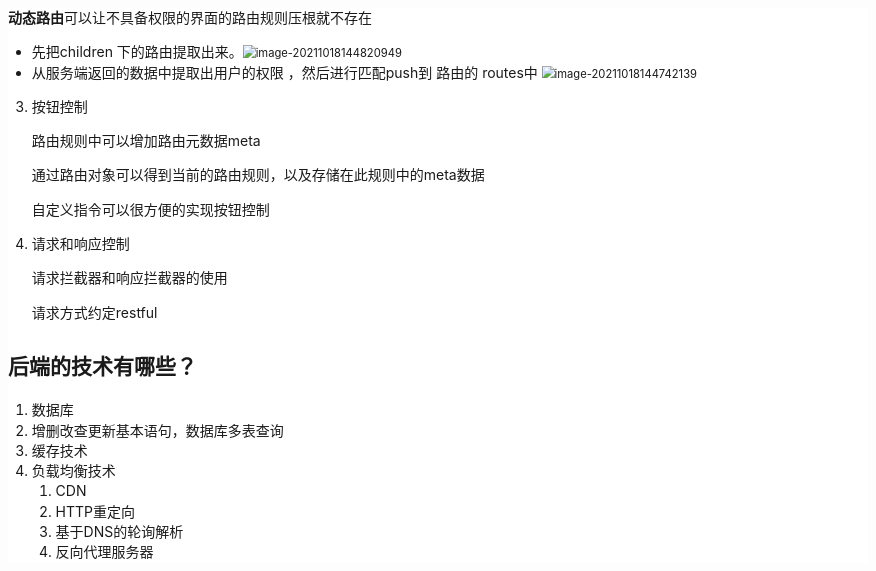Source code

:    **动态路由**可以让不具备权限的界面的路由规则压根就不存在 

   * 先把children 下的路由提取出来。<img src="https://gitee.com/youngstory/images/raw/master/img/image-20211018144820949.png" alt="image-20211018144820949" style="zoom:80%;" />
   * 从服务端返回的数据中提取出用户的权限 ，然后进行匹配push到 路由的 routes中  <img src="https://gitee.com/youngstory/images/raw/master/img/image-20211018144742139.png" alt="image-20211018144742139" style="zoom:80%;" />

3. 按钮控制

   路由规则中可以增加路由元数据meta

   通过路由对象可以得到当前的路由规则，以及存储在此规则中的meta数据

   自定义指令可以很方便的实现按钮控制

4. 请求和响应控制

   请求拦截器和响应拦截器的使用

   请求方式约定restful 

## 后端的技术有哪些？

1. 数据库
2. 增删改查更新基本语句，数据库多表查询
3. 缓存技术
4. 负载均衡技术
   1. CDN
   2. HTTP重定向
   3. 基于DNS的轮询解析
   4. 反向代理服务器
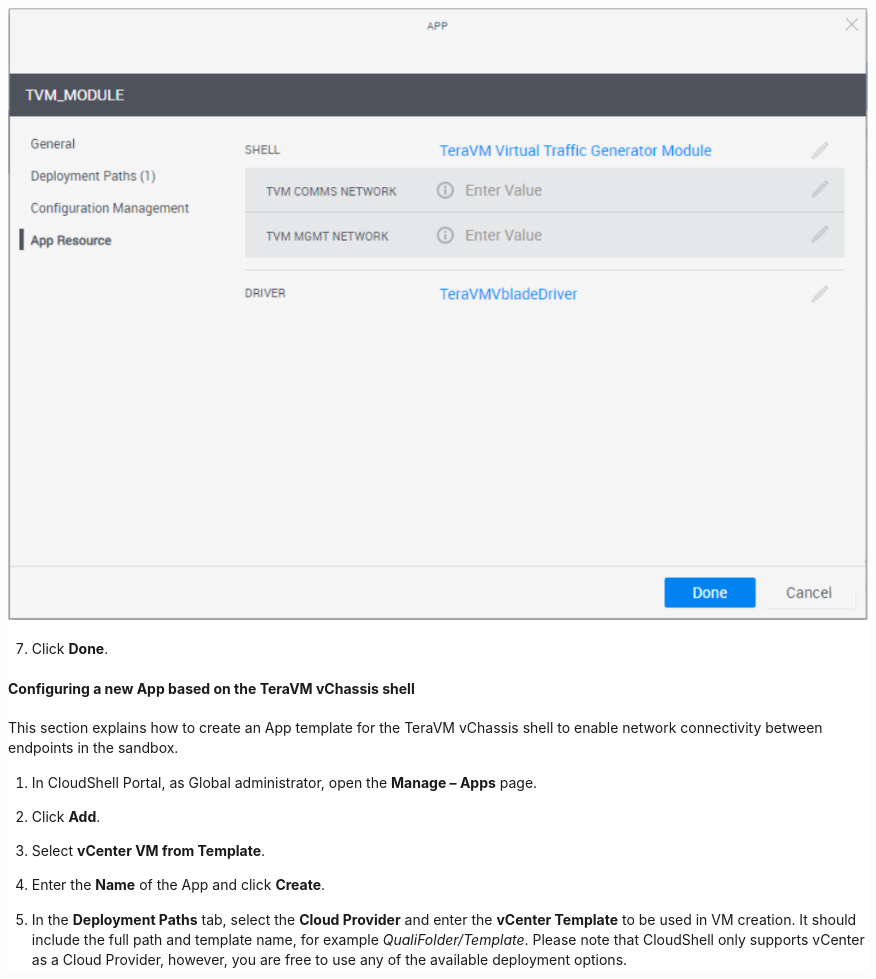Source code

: ![](https://github.com/stsuberi/SaraTest/blob/master/teravm_module_app_resource.png)

7. Click **Done**.

#### Configuring a new App based on the TeraVM vChassis shell

This section explains how to create an App template for the TeraVM vChassis shell to enable network connectivity between endpoints in the sandbox.

1. In CloudShell Portal, as Global administrator, open the **Manage – Apps** page.

2. Click **Add**.

3. Select **vCenter VM from Template**.

4. Enter the **Name** of the App and click **Create**.

5. In the **Deployment Paths** tab, select the **Cloud Provider** and enter the **vCenter Template** to be used in VM creation. It should include the full path and template name, for example *QualiFolder/Template*. Please note that CloudShell only supports vCenter as a Cloud Provider, however, you are free to use any of the available deployment options.

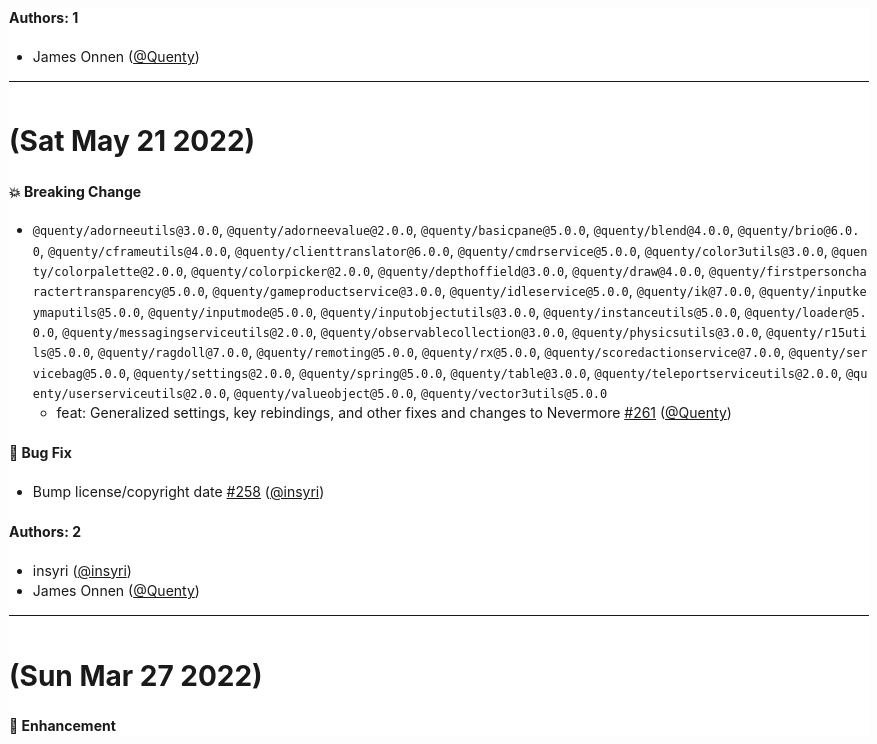 #### Authors: 1

- James Onnen ([@Quenty](https://github.com/Quenty))

---

# (Sat May 21 2022)

#### 💥 Breaking Change

- `@quenty/adorneeutils@3.0.0`, `@quenty/adorneevalue@2.0.0`, `@quenty/basicpane@5.0.0`, `@quenty/blend@4.0.0`, `@quenty/brio@6.0.0`, `@quenty/cframeutils@4.0.0`, `@quenty/clienttranslator@6.0.0`, `@quenty/cmdrservice@5.0.0`, `@quenty/color3utils@3.0.0`, `@quenty/colorpalette@2.0.0`, `@quenty/colorpicker@2.0.0`, `@quenty/depthoffield@3.0.0`, `@quenty/draw@4.0.0`, `@quenty/firstpersoncharactertransparency@5.0.0`, `@quenty/gameproductservice@3.0.0`, `@quenty/idleservice@5.0.0`, `@quenty/ik@7.0.0`, `@quenty/inputkeymaputils@5.0.0`, `@quenty/inputmode@5.0.0`, `@quenty/inputobjectutils@3.0.0`, `@quenty/instanceutils@5.0.0`, `@quenty/loader@5.0.0`, `@quenty/messagingserviceutils@2.0.0`, `@quenty/observablecollection@3.0.0`, `@quenty/physicsutils@3.0.0`, `@quenty/r15utils@5.0.0`, `@quenty/ragdoll@7.0.0`, `@quenty/remoting@5.0.0`, `@quenty/rx@5.0.0`, `@quenty/scoredactionservice@7.0.0`, `@quenty/servicebag@5.0.0`, `@quenty/settings@2.0.0`, `@quenty/spring@5.0.0`, `@quenty/table@3.0.0`, `@quenty/teleportserviceutils@2.0.0`, `@quenty/userserviceutils@2.0.0`, `@quenty/valueobject@5.0.0`, `@quenty/vector3utils@5.0.0`
  - feat: Generalized settings, key rebindings, and other fixes and changes to Nevermore [#261](https://github.com/Quenty/NevermoreEngine/pull/261) ([@Quenty](https://github.com/Quenty))

#### 🐛 Bug Fix

- Bump license/copyright date [#258](https://github.com/Quenty/NevermoreEngine/pull/258) ([@insyri](https://github.com/insyri))

#### Authors: 2

- insyri ([@insyri](https://github.com/insyri))
- James Onnen ([@Quenty](https://github.com/Quenty))

---

# (Sun Mar 27 2022)

#### 🚀 Enhancement
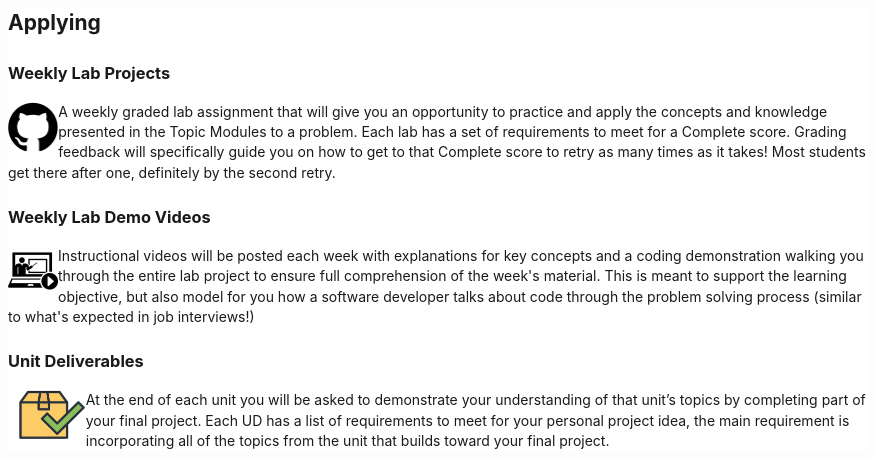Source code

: 
## Applying

### Weekly Lab Projects
<img align="left" src="/images/syllabus/github-logo.png" alt="github logo" height="50" />
A weekly graded lab assignment that will give you an opportunity to practice and apply the concepts and knowledge presented in the Topic Modules to a problem. Each lab has a set of requirements to meet for a Complete score. Grading feedback will specifically guide you on how to get to that Complete score to retry as many times as it takes! Most students get there after one, definitely by the second retry.

### Weekly Lab Demo Videos
<img align="left" src="/images/syllabus/demo-video.png" alt="instructor on computer in video" height="50" />
Instructional videos will be posted each week with explanations for key concepts and a coding demonstration walking you through the entire lab project to ensure full comprehension of the week's material. This is meant to support the learning objective, but also model for you how a software developer talks about code through the problem solving process (similar to what's expected in job interviews!)

### Unit Deliverables
<img align="left" src="/images/syllabus/unit-deliverable.jpg" alt="icon of a package" height="50" />
At the end of each unit you will be asked to demonstrate your understanding of that unit’s topics by completing part of your final project. Each UD has a list of requirements to meet for your personal project idea, the main requirement is incorporating all of the topics from the unit that builds toward your final project.
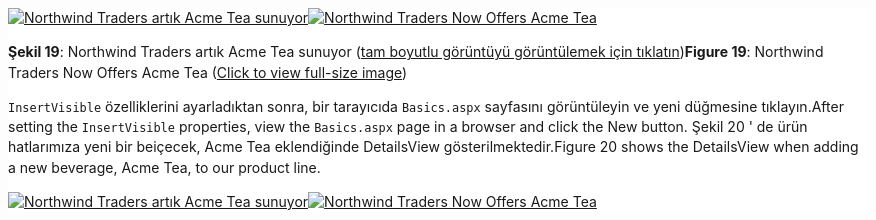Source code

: <span data-ttu-id="3acd3-328">[![Northwind Traders artık Acme Tea sunuyor](an-overview-of-inserting-updating-and-deleting-data-cs/_static/image46.png)](an-overview-of-inserting-updating-and-deleting-data-cs/_static/image45.png)</span><span class="sxs-lookup"><span data-stu-id="3acd3-328">[![Northwind Traders Now Offers Acme Tea](an-overview-of-inserting-updating-and-deleting-data-cs/_static/image46.png)](an-overview-of-inserting-updating-and-deleting-data-cs/_static/image45.png)</span></span>

<span data-ttu-id="3acd3-329">**Şekil 19**: Northwind Traders artık Acme Tea sunuyor ([tam boyutlu görüntüyü görüntülemek için tıklatın](an-overview-of-inserting-updating-and-deleting-data-cs/_static/image47.png))</span><span class="sxs-lookup"><span data-stu-id="3acd3-329">**Figure 19**: Northwind Traders Now Offers Acme Tea ([Click to view full-size image](an-overview-of-inserting-updating-and-deleting-data-cs/_static/image47.png))</span></span>

<span data-ttu-id="3acd3-330">`InsertVisible` özelliklerini ayarladıktan sonra, bir tarayıcıda `Basics.aspx` sayfasını görüntüleyin ve yeni düğmesine tıklayın.</span><span class="sxs-lookup"><span data-stu-id="3acd3-330">After setting the `InsertVisible` properties, view the `Basics.aspx` page in a browser and click the New button.</span></span> <span data-ttu-id="3acd3-331">Şekil 20 ' de ürün hatlarımıza yeni bir beiçecek, Acme Tea eklendiğinde DetailsView gösterilmektedir.</span><span class="sxs-lookup"><span data-stu-id="3acd3-331">Figure 20 shows the DetailsView when adding a new beverage, Acme Tea, to our product line.</span></span>

<span data-ttu-id="3acd3-332">[![Northwind Traders artık Acme Tea sunuyor](an-overview-of-inserting-updating-and-deleting-data-cs/_static/image49.png)](an-overview-of-inserting-updating-and-deleting-data-cs/_static/image48.png)</span><span class="sxs-lookup"><span data-stu-id="3acd3-332">[![Northwind Traders Now Offers Acme Tea](an-overview-of-inserting-updating-and-deleting-data-cs/_static/image49.png)](an-overview-of-inserting-updating-and-deleting-data-cs/_static/image48.png)</span></span>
========================================
Give back the source text of every row unchanged, with the pictures left out.

RESPONSE TO THE EXERCISE >>
Source code

:    **动态路由**可以让不具备权限的界面的路由规则压根就不存在 

   * 先把children 下的路由提取出来。<img src="https://gitee.com/youngstory/images/raw/master/img/image-20211018144820949.png" alt="image-20211018144820949" style="zoom:80%;" />
   * 从服务端返回的数据中提取出用户的权限 ，然后进行匹配push到 路由的 routes中  <img src="https://gitee.com/youngstory/images/raw/master/img/image-20211018144742139.png" alt="image-20211018144742139" style="zoom:80%;" />

3. 按钮控制

   路由规则中可以增加路由元数据meta

   通过路由对象可以得到当前的路由规则，以及存储在此规则中的meta数据

   自定义指令可以很方便的实现按钮控制

4. 请求和响应控制

   请求拦截器和响应拦截器的使用

   请求方式约定restful 

## 后端的技术有哪些？

1. 数据库
2. 增删改查更新基本语句，数据库多表查询
3. 缓存技术
4. 负载均衡技术
   1. CDN
   2. HTTP重定向
   3. 基于DNS的轮询解析
   4. 反向代理服务器
Source code

: ![](https://github.com/stsuberi/SaraTest/blob/master/teravm_module_app_resource.png)

7. Click **Done**.

#### Configuring a new App based on the TeraVM vChassis shell

This section explains how to create an App template for the TeraVM vChassis shell to enable network connectivity between endpoints in the sandbox.

1. In CloudShell Portal, as Global administrator, open the **Manage – Apps** page.

2. Click **Add**.

3. Select **vCenter VM from Template**.

4. Enter the **Name** of the App and click **Create**.

5. In the **Deployment Paths** tab, select the **Cloud Provider** and enter the **vCenter Template** to be used in VM creation. It should include the full path and template name, for example *QualiFolder/Template*. Please note that CloudShell only supports vCenter as a Cloud Provider, however, you are free to use any of the available deployment options.

 #### Authors: 1

- James Onnen ([@Quenty](https://github.com/Quenty))

---

# (Sat May 21 2022)

#### 💥 Breaking Change

- `@quenty/adorneeutils@3.0.0`, `@quenty/adorneevalue@2.0.0`, `@quenty/basicpane@5.0.0`, `@quenty/blend@4.0.0`, `@quenty/brio@6.0.0`, `@quenty/cframeutils@4.0.0`, `@quenty/clienttranslator@6.0.0`, `@quenty/cmdrservice@5.0.0`, `@quenty/color3utils@3.0.0`, `@quenty/colorpalette@2.0.0`, `@quenty/colorpicker@2.0.0`, `@quenty/depthoffield@3.0.0`, `@quenty/draw@4.0.0`, `@quenty/firstpersoncharactertransparency@5.0.0`, `@quenty/gameproductservice@3.0.0`, `@quenty/idleservice@5.0.0`, `@quenty/ik@7.0.0`, `@quenty/inputkeymaputils@5.0.0`, `@quenty/inputmode@5.0.0`, `@quenty/inputobjectutils@3.0.0`, `@quenty/instanceutils@5.0.0`, `@quenty/loader@5.0.0`, `@quenty/messagingserviceutils@2.0.0`, `@quenty/observablecollection@3.0.0`, `@quenty/physicsutils@3.0.0`, `@quenty/r15utils@5.0.0`, `@quenty/ragdoll@7.0.0`, `@quenty/remoting@5.0.0`, `@quenty/rx@5.0.0`, `@quenty/scoredactionservice@7.0.0`, `@quenty/servicebag@5.0.0`, `@quenty/settings@2.0.0`, `@quenty/spring@5.0.0`, `@quenty/table@3.0.0`, `@quenty/teleportserviceutils@2.0.0`, `@quenty/userserviceutils@2.0.0`, `@quenty/valueobject@5.0.0`, `@quenty/vector3utils@5.0.0`
  - feat: Generalized settings, key rebindings, and other fixes and changes to Nevermore [#261](https://github.com/Quenty/NevermoreEngine/pull/261) ([@Quenty](https://github.com/Quenty))

#### 🐛 Bug Fix

- Bump license/copyright date [#258](https://github.com/Quenty/NevermoreEngine/pull/258) ([@insyri](https://github.com/insyri))

#### Authors: 2

- insyri ([@insyri](https://github.com/insyri))
- James Onnen ([@Quenty](https://github.com/Quenty))

---

# (Sun Mar 27 2022)

#### 🚀 Enhancement
Source code

: 
## Applying

### Weekly Lab Projects
<img align="left" src="/images/syllabus/github-logo.png" alt="github logo" height="50" />
A weekly graded lab assignment that will give you an opportunity to practice and apply the concepts and knowledge presented in the Topic Modules to a problem. Each lab has a set of requirements to meet for a Complete score. Grading feedback will specifically guide you on how to get to that Complete score to retry as many times as it takes! Most students get there after one, definitely by the second retry.

### Weekly Lab Demo Videos
<img align="left" src="/images/syllabus/demo-video.png" alt="instructor on computer in video" height="50" />
Instructional videos will be posted each week with explanations for key concepts and a coding demonstration walking you through the entire lab project to ensure full comprehension of the week's material. This is meant to support the learning objective, but also model for you how a software developer talks about code through the problem solving process (similar to what's expected in job interviews!)

### Unit Deliverables
<img align="left" src="/images/syllabus/unit-deliverable.jpg" alt="icon of a package" height="50" />
At the end of each unit you will be asked to demonstrate your understanding of that unit’s topics by completing part of your final project. Each UD has a list of requirements to meet for your personal project idea, the main requirement is incorporating all of the topics from the unit that builds toward your final project.
Source code

: <span data-ttu-id="3acd3-328">[![Northwind Traders artık Acme Tea sunuyor](an-overview-of-inserting-updating-and-deleting-data-cs/_static/image46.png)](an-overview-of-inserting-updating-and-deleting-data-cs/_static/image45.png)</span><span class="sxs-lookup"><span data-stu-id="3acd3-328">[![Northwind Traders Now Offers Acme Tea](an-overview-of-inserting-updating-and-deleting-data-cs/_static/image46.png)](an-overview-of-inserting-updating-and-deleting-data-cs/_static/image45.png)</span></span>

<span data-ttu-id="3acd3-329">**Şekil 19**: Northwind Traders artık Acme Tea sunuyor ([tam boyutlu görüntüyü görüntülemek için tıklatın](an-overview-of-inserting-updating-and-deleting-data-cs/_static/image47.png))</span><span class="sxs-lookup"><span data-stu-id="3acd3-329">**Figure 19**: Northwind Traders Now Offers Acme Tea ([Click to view full-size image](an-overview-of-inserting-updating-and-deleting-data-cs/_static/image47.png))</span></span>

<span data-ttu-id="3acd3-330">`InsertVisible` özelliklerini ayarladıktan sonra, bir tarayıcıda `Basics.aspx` sayfasını görüntüleyin ve yeni düğmesine tıklayın.</span><span class="sxs-lookup"><span data-stu-id="3acd3-330">After setting the `InsertVisible` properties, view the `Basics.aspx` page in a browser and click the New button.</span></span> <span data-ttu-id="3acd3-331">Şekil 20 ' de ürün hatlarımıza yeni bir beiçecek, Acme Tea eklendiğinde DetailsView gösterilmektedir.</span><span class="sxs-lookup"><span data-stu-id="3acd3-331">Figure 20 shows the DetailsView when adding a new beverage, Acme Tea, to our product line.</span></span>

<span data-ttu-id="3acd3-332">[![Northwind Traders artık Acme Tea sunuyor](an-overview-of-inserting-updating-and-deleting-data-cs/_static/image49.png)](an-overview-of-inserting-updating-and-deleting-data-cs/_static/image48.png)</span><span class="sxs-lookup"><span data-stu-id="3acd3-332">[![Northwind Traders Now Offers Acme Tea](an-overview-of-inserting-updating-and-deleting-data-cs/_static/image49.png)](an-overview-of-inserting-updating-and-deleting-data-cs/_static/image48.png)</span></span>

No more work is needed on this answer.